- About this exercise -
From the first line to the last, output the data exactly as it stands, minus its pictures.

- Dataset excerpts -

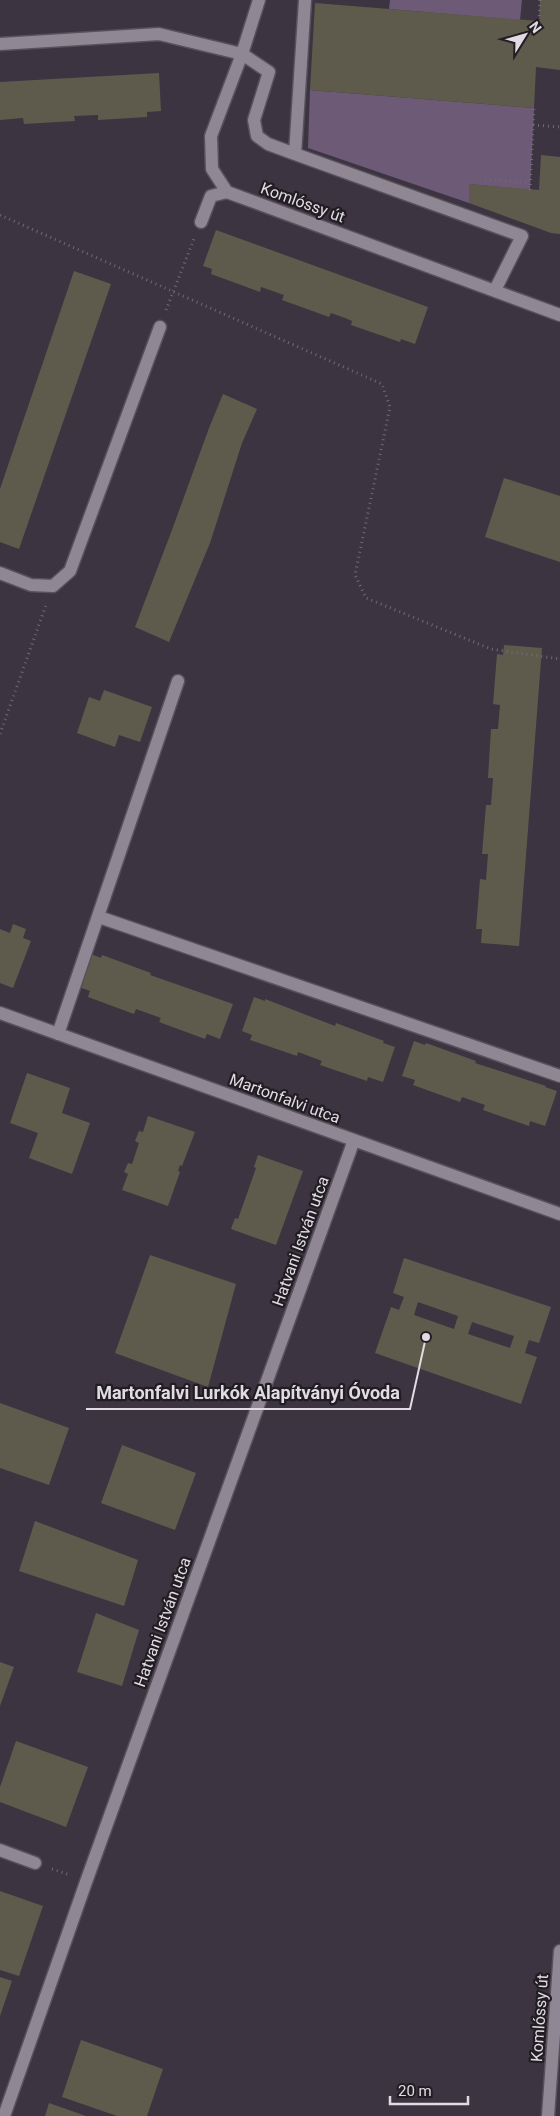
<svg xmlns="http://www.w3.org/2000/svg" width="560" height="2116" font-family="Roboto,sans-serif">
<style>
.green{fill:#6c5a76}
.building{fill:#5f5b4c;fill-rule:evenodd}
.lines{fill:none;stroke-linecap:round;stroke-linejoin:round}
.minor-casing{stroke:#58515c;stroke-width:15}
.path{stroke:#716a75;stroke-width:3;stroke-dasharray:1 4;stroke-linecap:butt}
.minor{stroke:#908795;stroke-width:12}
.labels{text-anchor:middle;stroke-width:4.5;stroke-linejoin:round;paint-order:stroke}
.street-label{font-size:16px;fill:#e1dce4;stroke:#211d23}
.leader{fill:none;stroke:#e1dce4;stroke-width:2}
.callout-dot{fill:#e1dce4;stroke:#211d23;stroke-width:2}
.callout-label{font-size:18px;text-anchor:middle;font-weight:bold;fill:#e1dce4;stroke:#211d23;stroke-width:4.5;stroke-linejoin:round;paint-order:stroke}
</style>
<rect width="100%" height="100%" fill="#3c3440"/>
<path class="green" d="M390,0H522L520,20L389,9Z
M310,90L534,108L530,190L469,184V203L308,148Z"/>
<path class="building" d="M540,0H560V70L536,67L534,108L310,90L315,3L539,21Z
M159,73L161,111L147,112V117L98,120V115L74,116L75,121L24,124L23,118L0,120V82Z
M541,155L560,157V234L551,233L469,203V184L539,190Z
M216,230L428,307L415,344L401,339L400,342L351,325L352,321L345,318L331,313L329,317L282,300L284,295L261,287L260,292L211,274L212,269L203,266Z
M74,271L111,284L19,549L0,542V489Z
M223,394L257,409L242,443L210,543L169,642L135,627L172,530L209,428Z
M504,478L560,496V562L485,537Z
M504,645L542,648L519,946L481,943L482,929H476L480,879L486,880L488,854H482L486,805H491L493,778H488L491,729H498L500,705L493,704L497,654L503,655Z
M104,690L152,707L140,742L119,735L115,747L77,733L89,697L100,701Z
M13,924L26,929L23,938L31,941L13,988L0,983V929L10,933Z
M91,954L101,958L102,955L151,973L150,975L233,1004L220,1039L207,1034L205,1039L159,1022L161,1018L136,1009L134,1014L88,997L90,991L79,987Z
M254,997L265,1001V999L335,1026L336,1023L384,1041L383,1043L395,1047L383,1082L368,1077L367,1081L320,1065L322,1061L298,1052L297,1056L250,1040L252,1035L242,1031Z
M414,1041L425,1045L426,1043L476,1061L475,1063L546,1086L545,1087L557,1091L545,1126L530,1121L529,1126L483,1110L485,1105L462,1097L460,1102L413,1085L415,1080L402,1076Z
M27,1073L70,1088L62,1113L90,1123L72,1174L29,1158L38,1133L10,1123Z
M148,1116L195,1132L182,1166L180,1165L178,1171L180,1172L168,1206L122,1190L128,1174L124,1172L128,1163L132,1164L139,1143L135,1141L139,1131L143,1132Z
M258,1155L303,1171L276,1245L231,1229L235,1218L238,1219L256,1168L254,1167Z
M150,1255L236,1284L208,1387L115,1353Z
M404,1258L551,1307L539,1343L529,1340L525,1353L537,1357L521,1404L375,1353L391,1307L399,1310L404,1297L393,1293ZM418,1302L458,1316L454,1329L414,1315ZM472,1322L514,1336L510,1348L468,1334Z
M0,1403L69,1428L49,1485L0,1468Z
M122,1445L196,1473L175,1530L101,1503Z
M35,1521L138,1560L124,1606L19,1571Z
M96,1613L139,1630L122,1686L77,1672Z
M0,1662L14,1667L0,1706Z
M16,1741L88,1767L66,1827L0,1802V1787Z
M0,1891L43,1906L19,1976L0,1970Z
M0,1977L12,1981L0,2016Z
M81,2040L163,2069L147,2116H117L62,2097Z
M49,2103L86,2116H45Z"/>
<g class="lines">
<defs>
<path id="minor" d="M259,0L242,54L211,136L212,169L227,192L560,315
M305,0L295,154L522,236L495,290
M0,44L159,34L242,54L269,72L254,120L257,136L268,144L295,154
M201,222L211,196L227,192
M0,573L31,585L53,586L70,571L160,327
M99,917L560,1076
M0,1013L560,1214
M58,1034L178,681
M0,1850L35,1863
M4,2116L86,1882L354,1140
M548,2116L560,1951"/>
</defs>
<use href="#minor" class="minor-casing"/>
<path class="path" d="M539,21L540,0
M533,125L560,127
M485,179L530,183
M530,190L534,108
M0,215L382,384L390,407L355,575L366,598L491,649L560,659
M166,310L194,239
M0,734L46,605
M52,1869L70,1875"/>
<use href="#minor" class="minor"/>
</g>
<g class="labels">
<g class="street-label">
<text transform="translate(303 202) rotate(20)" y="6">Komlóssy út</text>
<text transform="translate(285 1098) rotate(20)" y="6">Martonfalvi utca</text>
<text transform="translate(300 1241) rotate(-70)" y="6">Hatvani István utca</text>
<text transform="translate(162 1622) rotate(-70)" y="6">Hatvani István utca</text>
<text transform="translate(539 2018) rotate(-86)" y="6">Komlóssy út</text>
</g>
</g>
<path class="leader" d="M426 1337L410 1409H86"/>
<circle class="callout-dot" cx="426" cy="1337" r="5"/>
<g class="callout-label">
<text x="248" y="1399">Martonfalvi Lurkók Alapítványi Óvoda</text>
</g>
<g transform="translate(525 35) rotate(53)" stroke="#211d23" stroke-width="4" paint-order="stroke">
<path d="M0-4L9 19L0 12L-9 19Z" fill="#e1dce4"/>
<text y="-8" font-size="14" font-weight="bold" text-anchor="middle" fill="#e1dce4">N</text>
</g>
<path d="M390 2096v8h78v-8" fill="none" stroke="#e1dce4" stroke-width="2.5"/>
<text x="398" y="2096" font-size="15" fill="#e1dce4" stroke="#211d23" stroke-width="4" paint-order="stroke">20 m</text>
</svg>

- Solution to this exercise -
<svg xmlns="http://www.w3.org/2000/svg" width="560" height="2116" font-family="Roboto,sans-serif">
<style>
.green{fill:#6c5a76}
.building{fill:#5f5b4c;fill-rule:evenodd}
.lines{fill:none;stroke-linecap:round;stroke-linejoin:round}
.minor-casing{stroke:#58515c;stroke-width:15}
.path{stroke:#716a75;stroke-width:3;stroke-dasharray:1 4;stroke-linecap:butt}
.minor{stroke:#908795;stroke-width:12}
.labels{text-anchor:middle;stroke-width:4.5;stroke-linejoin:round;paint-order:stroke}
.street-label{font-size:16px;fill:#e1dce4;stroke:#211d23}
.leader{fill:none;stroke:#e1dce4;stroke-width:2}
.callout-dot{fill:#e1dce4;stroke:#211d23;stroke-width:2}
.callout-label{font-size:18px;text-anchor:middle;font-weight:bold;fill:#e1dce4;stroke:#211d23;stroke-width:4.5;stroke-linejoin:round;paint-order:stroke}
</style>
<rect width="100%" height="100%" fill="#3c3440"/>
<path class="green" d="M390,0H522L520,20L389,9Z
M310,90L534,108L530,190L469,184V203L308,148Z"/>
<path class="building" d="M540,0H560V70L536,67L534,108L310,90L315,3L539,21Z
M159,73L161,111L147,112V117L98,120V115L74,116L75,121L24,124L23,118L0,120V82Z
M541,155L560,157V234L551,233L469,203V184L539,190Z
M216,230L428,307L415,344L401,339L400,342L351,325L352,321L345,318L331,313L329,317L282,300L284,295L261,287L260,292L211,274L212,269L203,266Z
M74,271L111,284L19,549L0,542V489Z
M223,394L257,409L242,443L210,543L169,642L135,627L172,530L209,428Z
M504,478L560,496V562L485,537Z
M504,645L542,648L519,946L481,943L482,929H476L480,879L486,880L488,854H482L486,805H491L493,778H488L491,729H498L500,705L493,704L497,654L503,655Z
M104,690L152,707L140,742L119,735L115,747L77,733L89,697L100,701Z
M13,924L26,929L23,938L31,941L13,988L0,983V929L10,933Z
M91,954L101,958L102,955L151,973L150,975L233,1004L220,1039L207,1034L205,1039L159,1022L161,1018L136,1009L134,1014L88,997L90,991L79,987Z
M254,997L265,1001V999L335,1026L336,1023L384,1041L383,1043L395,1047L383,1082L368,1077L367,1081L320,1065L322,1061L298,1052L297,1056L250,1040L252,1035L242,1031Z
M414,1041L425,1045L426,1043L476,1061L475,1063L546,1086L545,1087L557,1091L545,1126L530,1121L529,1126L483,1110L485,1105L462,1097L460,1102L413,1085L415,1080L402,1076Z
M27,1073L70,1088L62,1113L90,1123L72,1174L29,1158L38,1133L10,1123Z
M148,1116L195,1132L182,1166L180,1165L178,1171L180,1172L168,1206L122,1190L128,1174L124,1172L128,1163L132,1164L139,1143L135,1141L139,1131L143,1132Z
M258,1155L303,1171L276,1245L231,1229L235,1218L238,1219L256,1168L254,1167Z
M150,1255L236,1284L208,1387L115,1353Z
M404,1258L551,1307L539,1343L529,1340L525,1353L537,1357L521,1404L375,1353L391,1307L399,1310L404,1297L393,1293ZM418,1302L458,1316L454,1329L414,1315ZM472,1322L514,1336L510,1348L468,1334Z
M0,1403L69,1428L49,1485L0,1468Z
M122,1445L196,1473L175,1530L101,1503Z
M35,1521L138,1560L124,1606L19,1571Z
M96,1613L139,1630L122,1686L77,1672Z
M0,1662L14,1667L0,1706Z
M16,1741L88,1767L66,1827L0,1802V1787Z
M0,1891L43,1906L19,1976L0,1970Z
M0,1977L12,1981L0,2016Z
M81,2040L163,2069L147,2116H117L62,2097Z
M49,2103L86,2116H45Z"/>
<g class="lines">
<defs>
<path id="minor" d="M259,0L242,54L211,136L212,169L227,192L560,315
M305,0L295,154L522,236L495,290
M0,44L159,34L242,54L269,72L254,120L257,136L268,144L295,154
M201,222L211,196L227,192
M0,573L31,585L53,586L70,571L160,327
M99,917L560,1076
M0,1013L560,1214
M58,1034L178,681
M0,1850L35,1863
M4,2116L86,1882L354,1140
M548,2116L560,1951"/>
</defs>
<use href="#minor" class="minor-casing"/>
<path class="path" d="M539,21L540,0
M533,125L560,127
M485,179L530,183
M530,190L534,108
M0,215L382,384L390,407L355,575L366,598L491,649L560,659
M166,310L194,239
M0,734L46,605
M52,1869L70,1875"/>
<use href="#minor" class="minor"/>
</g>
<g class="labels">
<g class="street-label">
<text transform="translate(303 202) rotate(20)" y="6">Komlóssy út</text>
<text transform="translate(285 1098) rotate(20)" y="6">Martonfalvi utca</text>
<text transform="translate(300 1241) rotate(-70)" y="6">Hatvani István utca</text>
<text transform="translate(162 1622) rotate(-70)" y="6">Hatvani István utca</text>
<text transform="translate(539 2018) rotate(-86)" y="6">Komlóssy út</text>
</g>
</g>
<path class="leader" d="M426 1337L410 1409H86"/>
<circle class="callout-dot" cx="426" cy="1337" r="5"/>
<g class="callout-label">
<text x="248" y="1399">Martonfalvi Lurkók Alapítványi Óvoda</text>
</g>
<g transform="translate(525 35) rotate(53)" stroke="#211d23" stroke-width="4" paint-order="stroke">
<path d="M0-4L9 19L0 12L-9 19Z" fill="#e1dce4"/>
<text y="-8" font-size="14" font-weight="bold" text-anchor="middle" fill="#e1dce4">N</text>
</g>
<path d="M390 2096v8h78v-8" fill="none" stroke="#e1dce4" stroke-width="2.5"/>
<text x="398" y="2096" font-size="15" fill="#e1dce4" stroke="#211d23" stroke-width="4" paint-order="stroke">20 m</text>
</svg>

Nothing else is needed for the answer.